START Text provided

ARBITRATION (Lat. arbitrari, to examine or judge), a term derived from the nomenclature of Roman law, and applied to an arrangement for taking, and abiding by, the judgment of a selected person in some disputed matter, instead of carrying it to the established courts of justice. In disputes between states, arbitration has long played an important part (see [Arbitration, International]). The present article is restricted to arbitration under municipal law; but a separate article is also devoted to the use of arbitration in labour disputes (see [Arbitration and Conciliation]).

Roman Law.—Arrangements for avoiding the delay and expense of litigation, and referring a dispute to friends or neutral persons, are a natural practice, of which traces may be found in any state of society; but it is from Roman Law that we derive arbitration as a system which has found its way into the practice of European nations in general, and has even evaded the dislike of the English common lawyers to the civil law. The praetor, who had the arrangement of all trials or private suits and the formal appointment of judges for them, referred the great majority of such cases for decision to a judge who was styled usually judex but sometimes arbiter. The phrase judex arbiterve frequently occurs. The judex and the arbiter had the same functions, and apparently the only express basis for the distinction between the two words is that there might be several arbitri but never more than one judex in a cause. The term arbiter seems, however, to have been sometimes used when the referee had a certain degree of latitude, and was entitled to give weight to equitable considerations (Roby, Inst. Rom. Law, i. 318; Hunter, Roman Law (1897), p. 48; and see Cicero pro Rosc. Com. 4, ss. 10-13; Gaius, Inst. iv. s. 163). Apart from this system of compulsory reference by the praetor, Roman law recognized a voluntary reference (compromissum) to an arbiter or arbitrator by the parties themselves. The arbitrator ex compromisso sumptus had no coercive jurisdiction, and in order to make his award effective, the agreement of reference was confirmed by a stipulation and usually provided a penalty (poena, pecunia compromissa) in case of disobedience. The sum agreed on by way of penalty might be either specific or unliquidated, e.g. “whatever the matter may be worth” (Dig. iv., tit. 8, s. 28). The arbitrator ex compromisso sumptus, like the judicial arbiter, was expected to take account of equitable considerations in coming to a decision. If three arbitrators were appointed, a majority could decide; in case of two being appointed and not agreeing, the praetor would compel them to choose a third (Roby, ubi sup., i. 320, 321; Dig. iv., tit. 8, s. 17). As in English law, it was necessary that the award should cover all the points submitted (Dig. iv., tit. 8, s. 21).

END Text provided
START Data

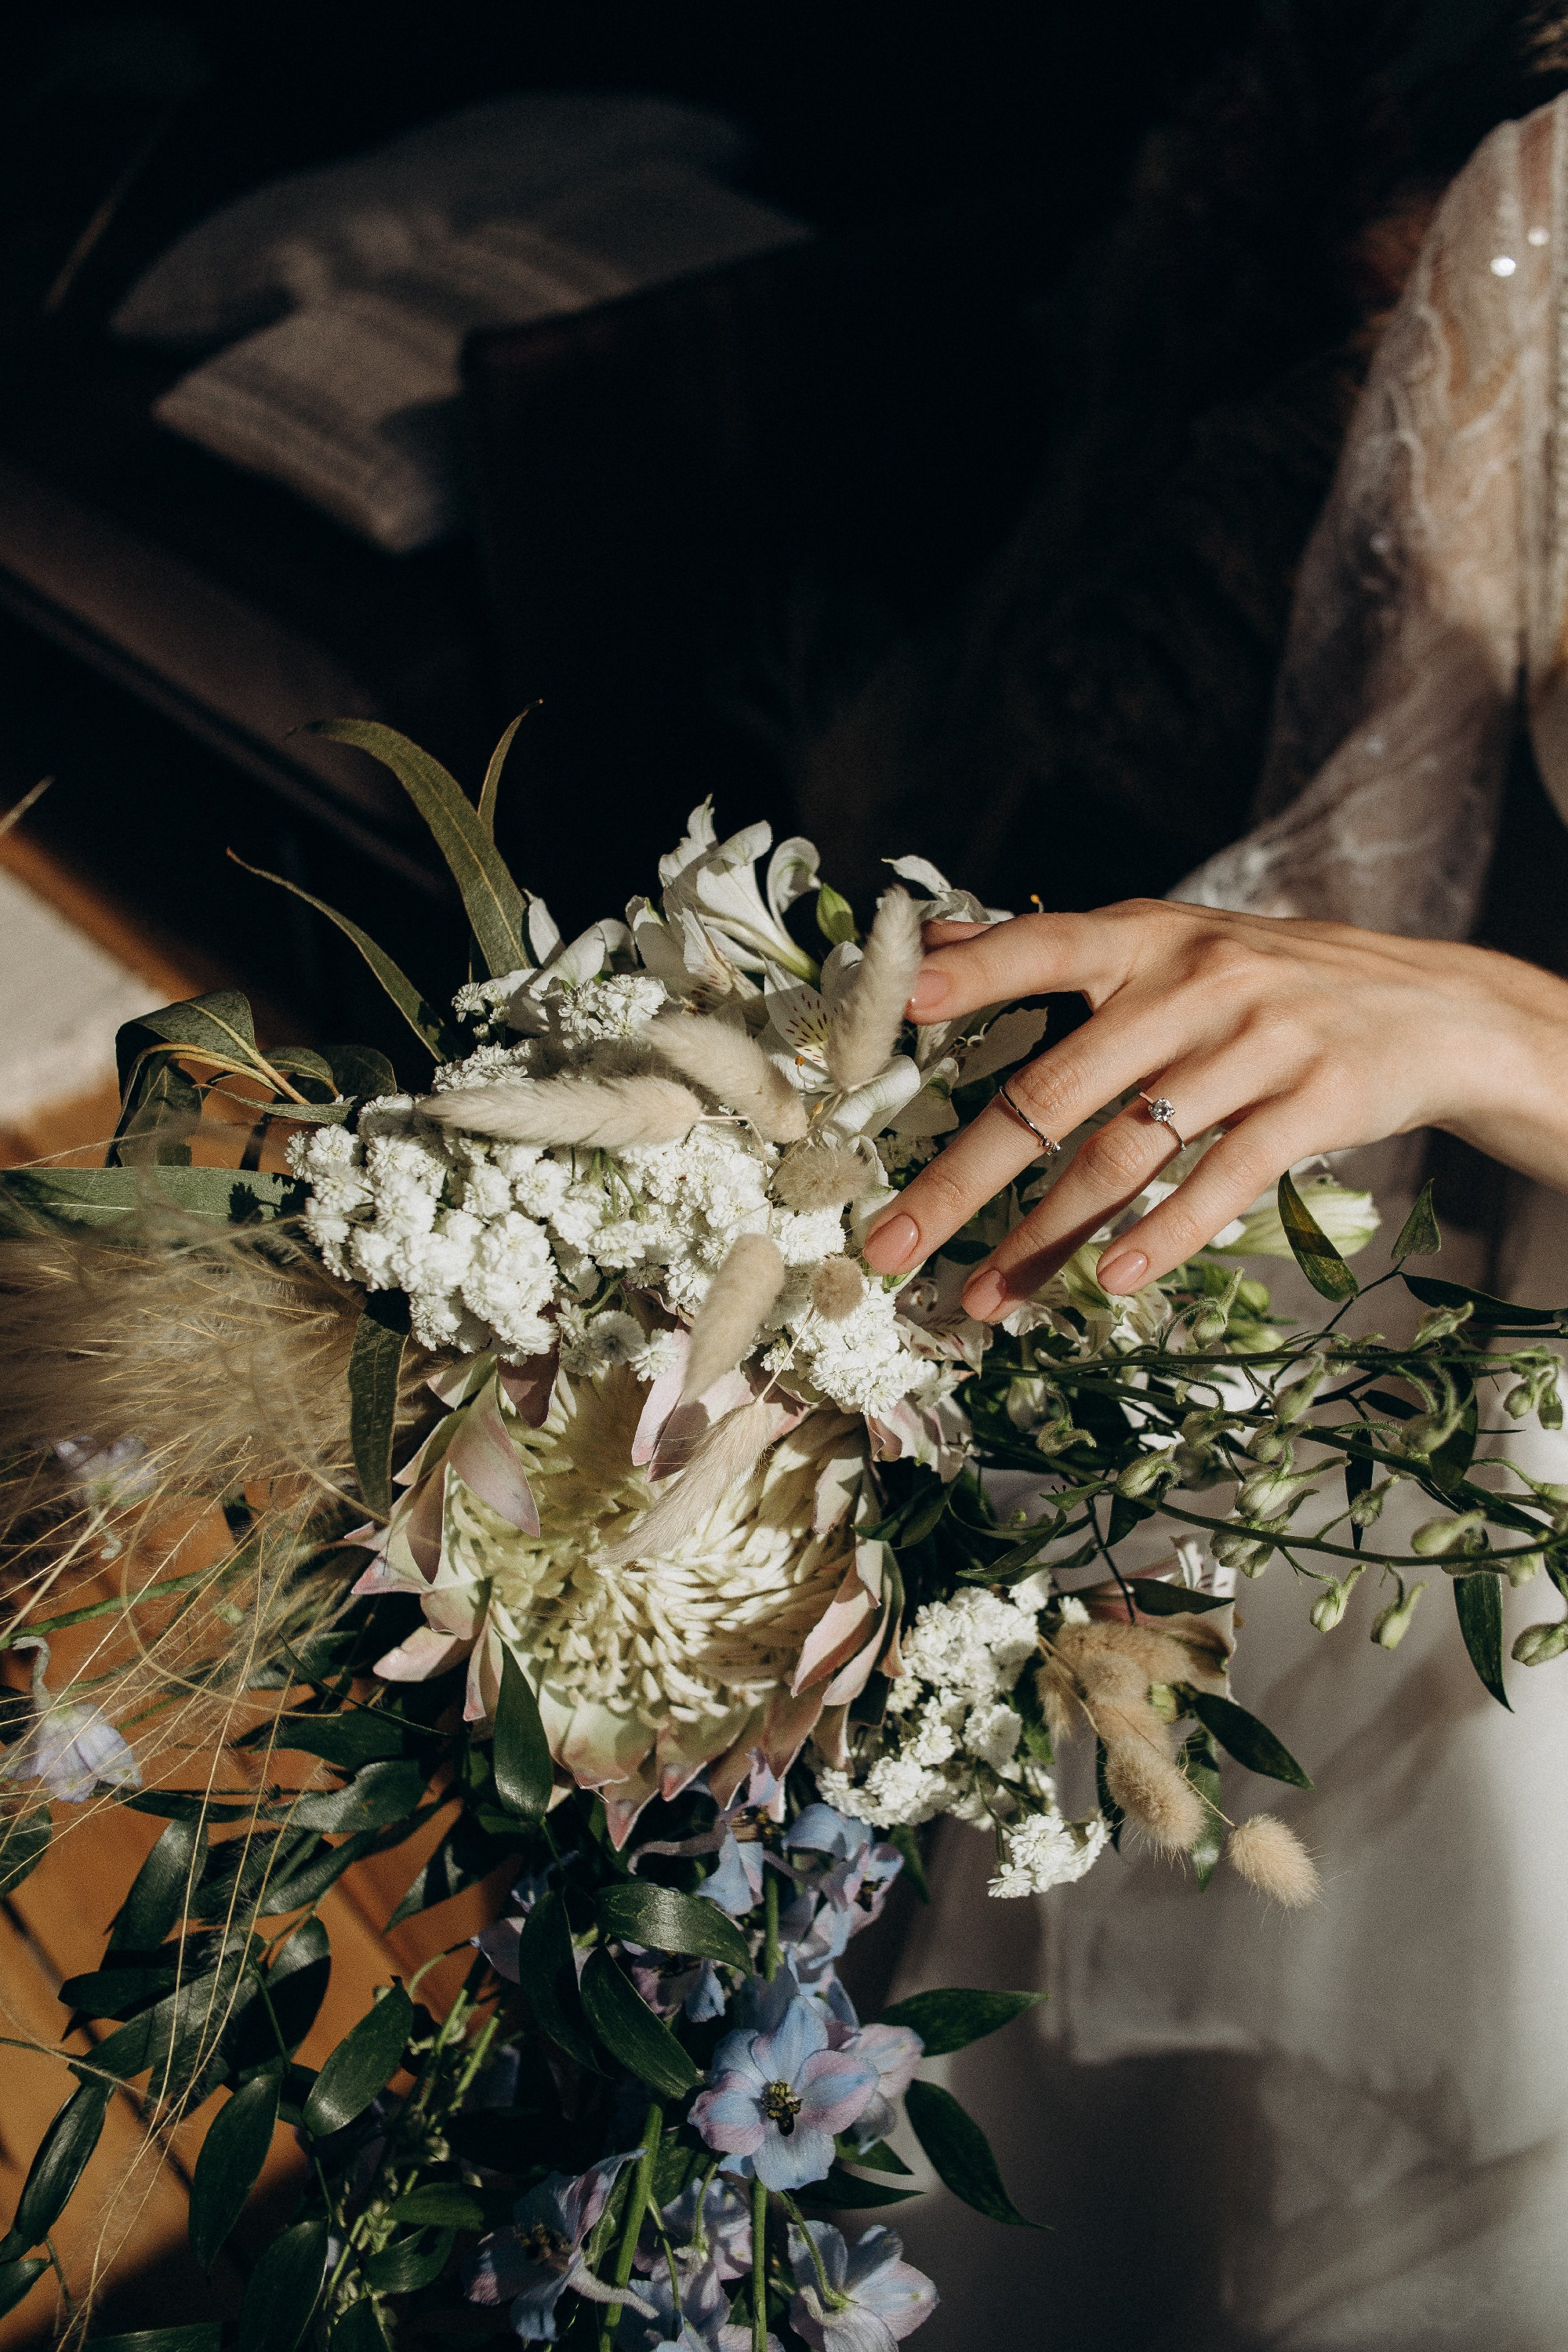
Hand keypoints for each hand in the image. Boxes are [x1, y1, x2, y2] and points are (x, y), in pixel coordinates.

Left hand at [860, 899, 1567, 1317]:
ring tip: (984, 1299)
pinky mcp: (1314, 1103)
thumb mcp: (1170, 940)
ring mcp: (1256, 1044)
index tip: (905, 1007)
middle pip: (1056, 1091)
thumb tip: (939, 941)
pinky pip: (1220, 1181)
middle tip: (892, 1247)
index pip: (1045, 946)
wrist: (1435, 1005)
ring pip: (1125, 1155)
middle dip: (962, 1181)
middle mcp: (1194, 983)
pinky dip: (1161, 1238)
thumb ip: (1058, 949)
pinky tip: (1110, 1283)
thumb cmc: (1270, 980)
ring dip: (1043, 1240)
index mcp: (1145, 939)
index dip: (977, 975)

END Data
START Data

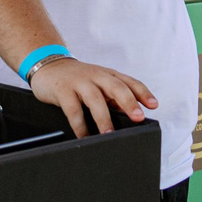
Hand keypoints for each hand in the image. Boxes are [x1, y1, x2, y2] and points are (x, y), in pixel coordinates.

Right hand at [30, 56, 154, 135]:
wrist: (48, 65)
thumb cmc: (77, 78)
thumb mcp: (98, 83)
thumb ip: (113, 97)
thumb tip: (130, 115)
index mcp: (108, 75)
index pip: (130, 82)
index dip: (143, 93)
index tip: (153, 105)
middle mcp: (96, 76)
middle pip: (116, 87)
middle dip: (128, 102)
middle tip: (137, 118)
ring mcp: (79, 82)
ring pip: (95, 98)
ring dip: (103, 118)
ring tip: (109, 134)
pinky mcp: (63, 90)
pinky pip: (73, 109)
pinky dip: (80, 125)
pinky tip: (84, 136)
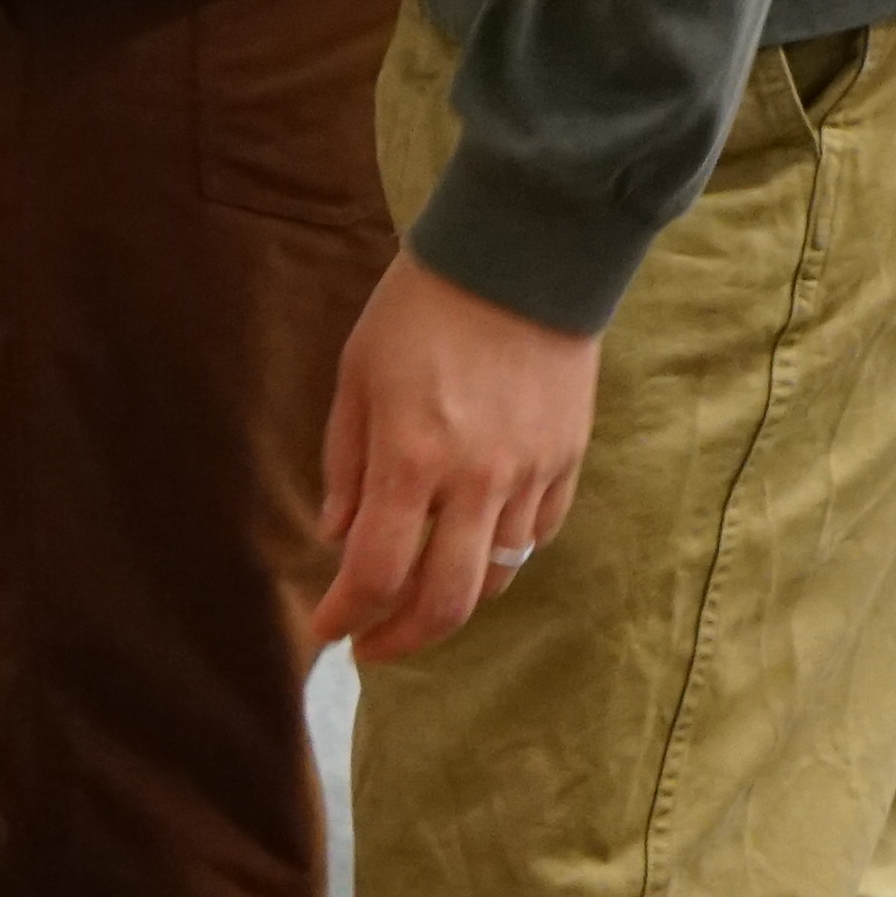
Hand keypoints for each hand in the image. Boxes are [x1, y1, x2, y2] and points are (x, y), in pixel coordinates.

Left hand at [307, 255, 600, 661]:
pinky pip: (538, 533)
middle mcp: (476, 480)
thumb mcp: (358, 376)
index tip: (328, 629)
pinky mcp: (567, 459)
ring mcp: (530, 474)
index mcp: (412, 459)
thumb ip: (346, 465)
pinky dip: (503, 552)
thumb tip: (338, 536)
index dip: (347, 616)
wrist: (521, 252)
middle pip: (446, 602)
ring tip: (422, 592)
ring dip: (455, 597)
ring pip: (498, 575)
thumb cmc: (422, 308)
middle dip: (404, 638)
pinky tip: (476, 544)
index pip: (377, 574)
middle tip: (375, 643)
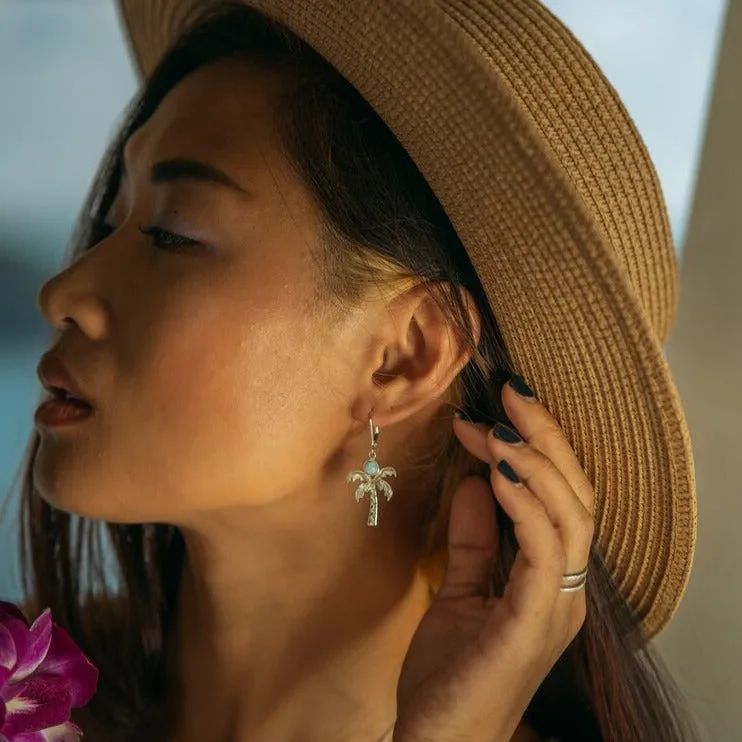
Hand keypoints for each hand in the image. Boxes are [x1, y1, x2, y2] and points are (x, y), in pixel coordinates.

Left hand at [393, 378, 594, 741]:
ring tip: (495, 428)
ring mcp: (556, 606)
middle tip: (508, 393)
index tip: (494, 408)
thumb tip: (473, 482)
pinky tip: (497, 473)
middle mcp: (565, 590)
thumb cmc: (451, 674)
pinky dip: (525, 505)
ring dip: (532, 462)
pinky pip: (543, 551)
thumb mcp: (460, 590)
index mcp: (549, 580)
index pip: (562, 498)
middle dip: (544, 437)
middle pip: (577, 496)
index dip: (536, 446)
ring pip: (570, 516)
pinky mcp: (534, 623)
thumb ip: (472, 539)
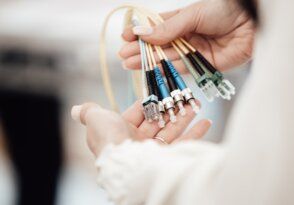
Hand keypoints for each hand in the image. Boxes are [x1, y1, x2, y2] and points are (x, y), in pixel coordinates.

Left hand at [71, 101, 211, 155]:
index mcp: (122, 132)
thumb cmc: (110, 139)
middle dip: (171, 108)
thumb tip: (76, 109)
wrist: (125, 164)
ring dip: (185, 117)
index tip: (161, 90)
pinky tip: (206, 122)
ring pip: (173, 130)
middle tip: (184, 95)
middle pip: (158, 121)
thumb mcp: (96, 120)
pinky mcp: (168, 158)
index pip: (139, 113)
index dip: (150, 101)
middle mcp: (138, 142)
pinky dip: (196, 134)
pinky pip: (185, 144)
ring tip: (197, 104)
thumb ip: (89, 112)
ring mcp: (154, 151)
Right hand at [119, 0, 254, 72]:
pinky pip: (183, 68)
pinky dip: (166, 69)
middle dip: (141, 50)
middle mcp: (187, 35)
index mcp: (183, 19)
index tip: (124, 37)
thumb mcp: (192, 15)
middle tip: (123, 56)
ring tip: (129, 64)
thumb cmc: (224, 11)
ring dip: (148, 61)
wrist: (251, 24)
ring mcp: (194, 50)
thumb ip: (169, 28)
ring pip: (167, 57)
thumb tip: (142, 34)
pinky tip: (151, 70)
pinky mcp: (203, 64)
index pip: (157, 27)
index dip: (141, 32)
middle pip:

END Data

● Task A:
Say whether each statement agrees with the arbitration article above. Give yes or no for each and quote the deciding words from the article exactly.
(i) The word "arbitration" comes from a Latin verb meaning to examine or judge.
(ii) Under Roman law, a single cause could have several judges.
(iii) When two appointed arbitrators disagreed, the praetor chose the third arbitrator himself.
● Task B:
Switch "disputed matter" for "contested matter" and write out the arbitration article from "ARBITRATION (Lat. arbitrari, to" to "[Arbitration and Conciliation]).".

● Your solution A:
(i) Yes: "(Lat. arbitrari, to examine or judge)"
(ii) No: "there might be several arbitri but never more than one judex in a cause"
(iii) No: "the praetor would compel them to choose a third"

● Your solution B:
ARBITRATION (Lat. arbitrari, to examine or judge), a term derived from the nomenclature of Roman law, and applied to an arrangement for taking, and abiding by, the judgment of a selected person in some contested matter, instead of carrying it to the established courts of justice. In disputes between states, arbitration has long played an important part (see [Arbitration, International]). The present article is restricted to arbitration under municipal law; but a separate article is also devoted to the use of arbitration in labour disputes (see [Arbitration and Conciliation]).